Charlotte Hawker died in 1863 and Robert became profoundly depressed for a while, producing some of his greatest work. The following year he met and married a Polish girl, Pauline Kuczynski, forty years his junior, and they had three daughters, enjoying ten happy years together.  His health was deteriorating however and he suffered a stroke in 1875.  With Parson Hawker’s mental capacity impaired, his curate took over the parish saying that Hawker was ‘broken in mind’. On his deathbed Pauline sent for a Roman Catholic priest who witnessed his conversion to Catholicism, which meant that he was buried in Plymouth Cemetery and not in the churchyard of his beloved Morwenstow.

Christine was thanked most warmly for her extremely interesting and informative talk.

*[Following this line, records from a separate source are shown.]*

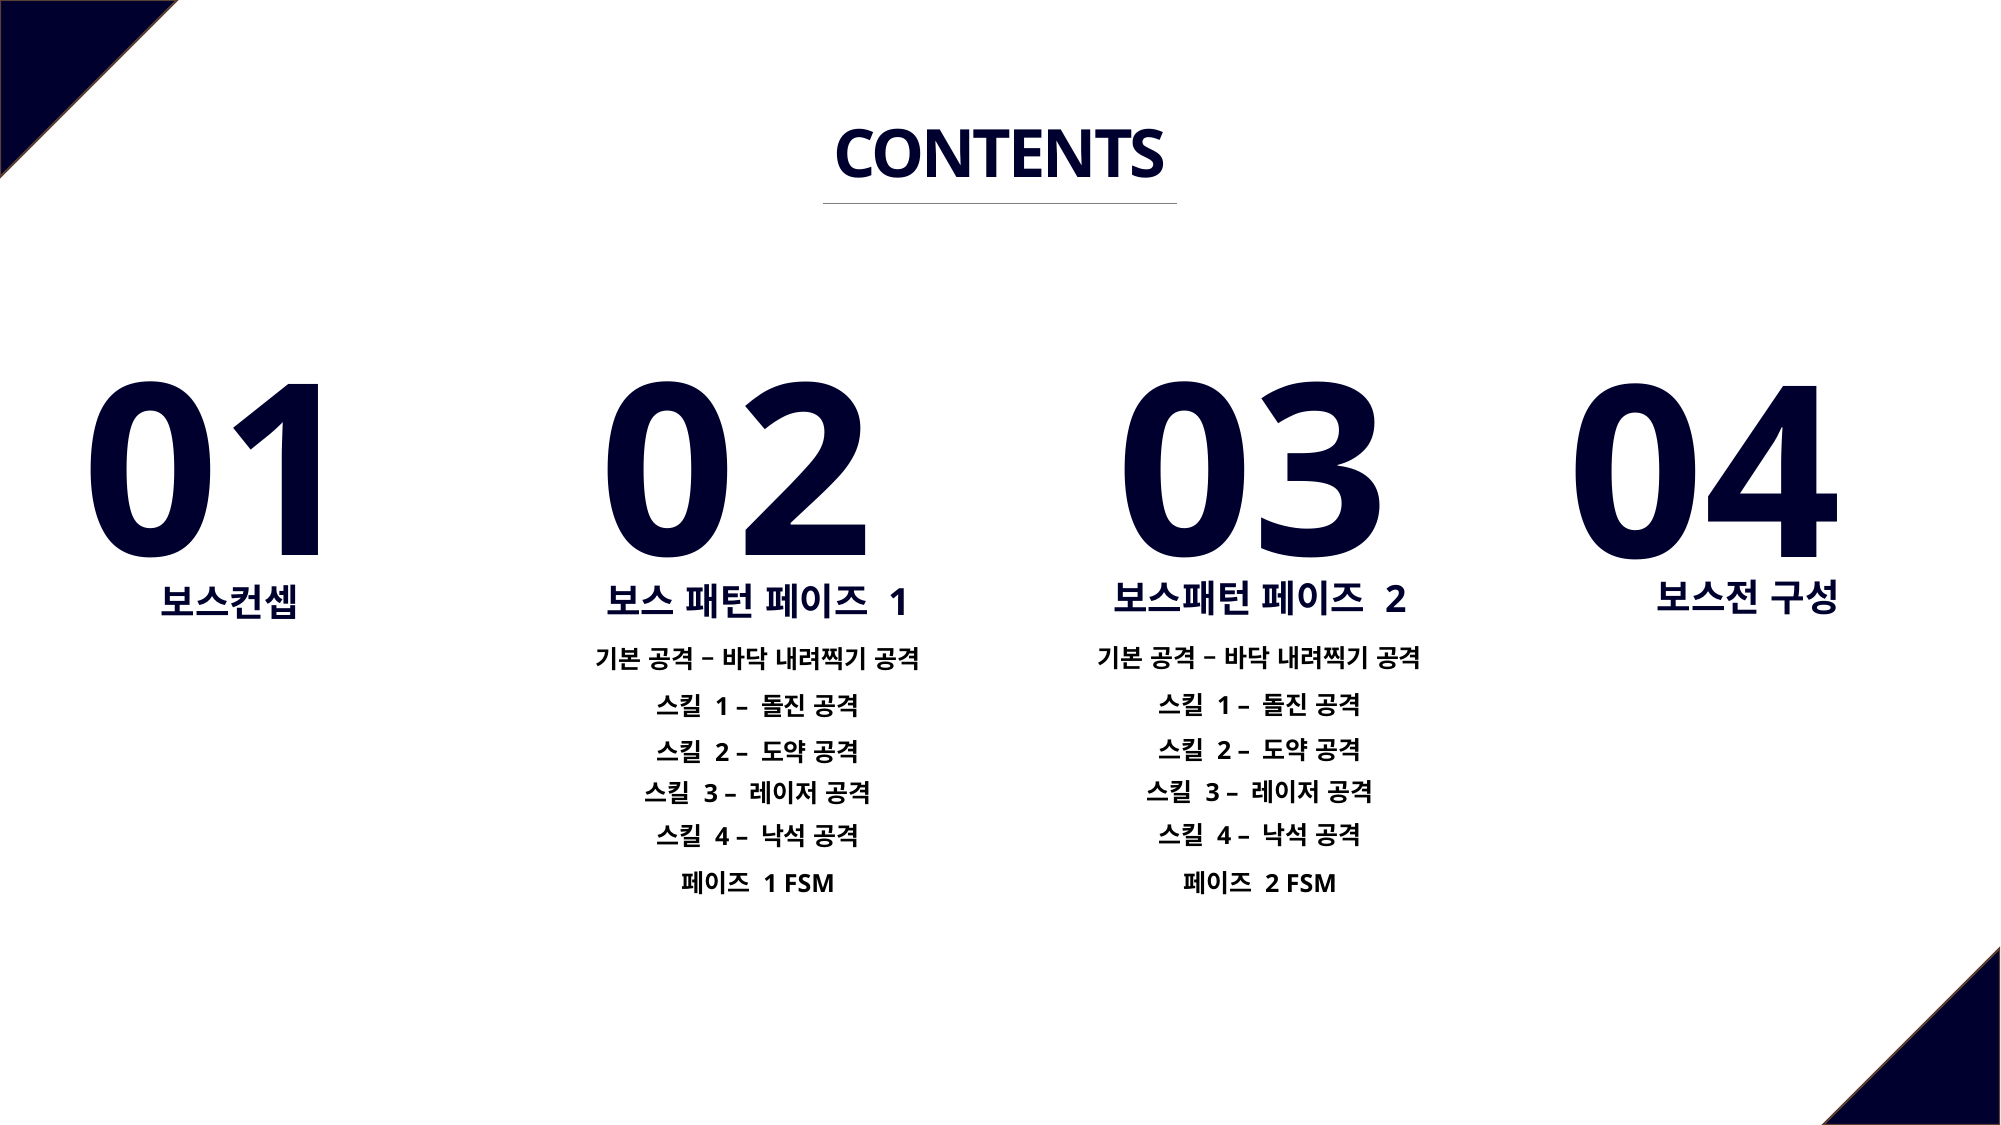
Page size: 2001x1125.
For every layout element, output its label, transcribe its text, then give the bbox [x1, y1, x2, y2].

text_box 페이즈 1 FSM [666, 859, 850, 905]
text_box 스킬 1 – 돌진 공격 [1143, 682, 1377, 727]
text_box 스킬 4 – 낙석 공격 [1143, 811, 1377, 857]
text_box 스킬 3 – 레이저 공격 [629, 770, 887, 816]
text_box 01 [67, 308, 372, 562]
text_box 03 [1101, 308, 1405, 612]
text_box 스킬 4 – 낙석 공격 [641, 812, 875, 858]
text_box 스킬 1 – 돌진 공격 [641, 683, 875, 728]
text_box 스킬 3 – 레이저 공격 [1131, 769, 1389, 815]
text_box CONTENTS [818, 102, 1182, 198]
text_box 04 [1552, 310, 1857, 613]
text_box 스킬 2 – 도약 공격 [1143, 727, 1377, 769]
text_box 페이즈 2 FSM [1168, 860, 1352, 905]
text_box 기본 공격 – 바닥 내려찍기 공격 [581, 635, 936, 681]
text_box 기본 공격 – 바닥 내려찍기 공격 [1082, 634, 1438, 680]
text_box 스킬 2 – 도약 공격 [641, 728, 875, 770]
text_box 02 [584, 308, 889, 560]
text_box 보스컨셉 [48, 562, 411, 641]
text_box 보스패턴 페이즈 2 [1078, 558, 1442, 637]
text_box 보스전 구성 [1567, 556, 1930, 636]
text_box 보스 패턴 페이즈 1 [577, 560, 940, 640]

There was a quarterly treat at the back of the hall in the form of the latest newsletter, packed with items of interest from the various groups of which the newest, Local History, already has over a dozen members. The All About Birds group had enjoyed a most successful visit to bird watching sites on the River Taw where, blessed with bright clear November conditions, they had spotted a wide range including plovers of all types, shanks red and green, oyster catchers, spoonbills and turnstones. Meanwhile, for those of a sometimes more indoor inclination, Creative Writing 1 are encouraging all short story writers to take part in the Daphne Du Maurier festival in Fowey. The group, led by Lucille Opie, have the details and are willing to offer guidance.